Below are the records. Retype exactly the lines between the lines holding "ring mcp: (459, 819)" and "ring dip: (133, 195)", inclusive.

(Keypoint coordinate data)
※

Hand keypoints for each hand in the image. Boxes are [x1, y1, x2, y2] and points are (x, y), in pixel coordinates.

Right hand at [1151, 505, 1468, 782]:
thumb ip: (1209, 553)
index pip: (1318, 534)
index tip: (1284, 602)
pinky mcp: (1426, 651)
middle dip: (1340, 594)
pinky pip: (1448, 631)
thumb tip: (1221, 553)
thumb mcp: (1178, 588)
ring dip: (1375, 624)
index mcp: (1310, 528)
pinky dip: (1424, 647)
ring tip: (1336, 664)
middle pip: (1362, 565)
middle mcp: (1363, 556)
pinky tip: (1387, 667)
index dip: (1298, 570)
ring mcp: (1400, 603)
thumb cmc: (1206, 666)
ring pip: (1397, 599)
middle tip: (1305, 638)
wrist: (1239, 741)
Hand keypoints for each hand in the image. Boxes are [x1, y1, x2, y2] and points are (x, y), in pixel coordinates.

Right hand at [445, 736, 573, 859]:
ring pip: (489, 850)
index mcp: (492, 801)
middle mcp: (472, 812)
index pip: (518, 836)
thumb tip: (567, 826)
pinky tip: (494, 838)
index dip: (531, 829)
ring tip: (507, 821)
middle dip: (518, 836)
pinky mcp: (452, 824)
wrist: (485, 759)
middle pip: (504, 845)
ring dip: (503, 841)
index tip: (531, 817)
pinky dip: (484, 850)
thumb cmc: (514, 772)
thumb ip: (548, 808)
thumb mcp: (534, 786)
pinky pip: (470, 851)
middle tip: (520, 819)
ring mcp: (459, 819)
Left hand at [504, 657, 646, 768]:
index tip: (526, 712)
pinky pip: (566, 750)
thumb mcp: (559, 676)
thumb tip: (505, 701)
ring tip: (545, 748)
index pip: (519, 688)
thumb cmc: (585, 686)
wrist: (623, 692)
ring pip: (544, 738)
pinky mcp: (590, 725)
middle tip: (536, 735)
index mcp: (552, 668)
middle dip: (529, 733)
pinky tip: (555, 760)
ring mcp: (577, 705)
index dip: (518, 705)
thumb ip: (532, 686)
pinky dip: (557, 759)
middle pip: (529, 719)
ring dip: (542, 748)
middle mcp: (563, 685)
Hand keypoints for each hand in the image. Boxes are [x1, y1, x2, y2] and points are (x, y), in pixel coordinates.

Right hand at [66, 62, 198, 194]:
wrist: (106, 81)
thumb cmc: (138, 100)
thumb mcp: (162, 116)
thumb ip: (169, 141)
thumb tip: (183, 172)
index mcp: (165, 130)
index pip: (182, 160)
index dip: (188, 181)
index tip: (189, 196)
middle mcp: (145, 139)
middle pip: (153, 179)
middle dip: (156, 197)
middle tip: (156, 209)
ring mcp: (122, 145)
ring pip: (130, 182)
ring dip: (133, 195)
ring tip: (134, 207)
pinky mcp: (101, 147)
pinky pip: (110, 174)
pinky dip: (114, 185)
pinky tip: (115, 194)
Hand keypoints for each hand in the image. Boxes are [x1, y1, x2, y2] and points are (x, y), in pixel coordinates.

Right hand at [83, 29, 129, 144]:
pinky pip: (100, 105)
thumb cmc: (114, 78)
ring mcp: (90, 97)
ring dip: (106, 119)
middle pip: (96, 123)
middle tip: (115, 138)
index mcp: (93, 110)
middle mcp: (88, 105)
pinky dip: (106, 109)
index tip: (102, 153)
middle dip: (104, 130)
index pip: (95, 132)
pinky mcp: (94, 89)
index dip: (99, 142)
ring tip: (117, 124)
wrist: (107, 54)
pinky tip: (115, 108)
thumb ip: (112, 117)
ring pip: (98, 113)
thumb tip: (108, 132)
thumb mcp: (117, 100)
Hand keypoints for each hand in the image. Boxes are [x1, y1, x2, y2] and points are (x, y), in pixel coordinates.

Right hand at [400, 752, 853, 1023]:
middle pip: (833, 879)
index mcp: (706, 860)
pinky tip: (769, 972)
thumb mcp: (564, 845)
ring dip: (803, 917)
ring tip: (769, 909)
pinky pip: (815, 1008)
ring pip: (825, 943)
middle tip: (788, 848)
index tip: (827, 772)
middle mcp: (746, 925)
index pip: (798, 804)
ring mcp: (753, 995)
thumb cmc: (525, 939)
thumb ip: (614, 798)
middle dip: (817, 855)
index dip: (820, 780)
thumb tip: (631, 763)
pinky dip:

※

→ SOLUTION TO THIS EXERCISE:
ring mcp: (459, 819)
Left hand at [504, 657, 646, 768]:
index tip: (526, 712)
pinky pip: (566, 750)
thumb mcp: (559, 676)
thumb tip: (505, 701)
ring tip: (545, 748)
index pip: (519, 688)
thumb cmc: (585, 686)
wrist: (623, 692)
ring pip: (544, 738)
pinky mcp: (590, 725)
middle tip: (536, 735)
index mcp: (552, 668)
middle dip: (529, 733)
pinky tip: (555, 760)
ring mcp: (577, 705)
index dip: (518, 705)
thumb ip: (532, 686)
pinky dip: (557, 759)
middle pip: (529, 719)
ring dip: (542, 748)
middle mcp: (563, 685)
Hand keypoints for each hand in the image. Boxes are [x1, y1, x2, y2] and points are (x, y), in pixel coordinates.

Right hand at [66, 62, 198, 194]:
wrist: (106, 81)
thumb cmc: (138, 100)
thumb mcp: (162, 116)
thumb ip: (169, 141)
thumb tip: (183, 172)
index mcp: (165, 130)
index pip: (182, 160)
index dip: (188, 181)
index tip: (189, 196)
middle mcp: (145, 139)
middle pip: (153, 179)
middle dip: (156, 197)
middle tip: (156, 209)
ring mcp: (122, 145)
ring pip: (130, 182)
ring dip: (133, 195)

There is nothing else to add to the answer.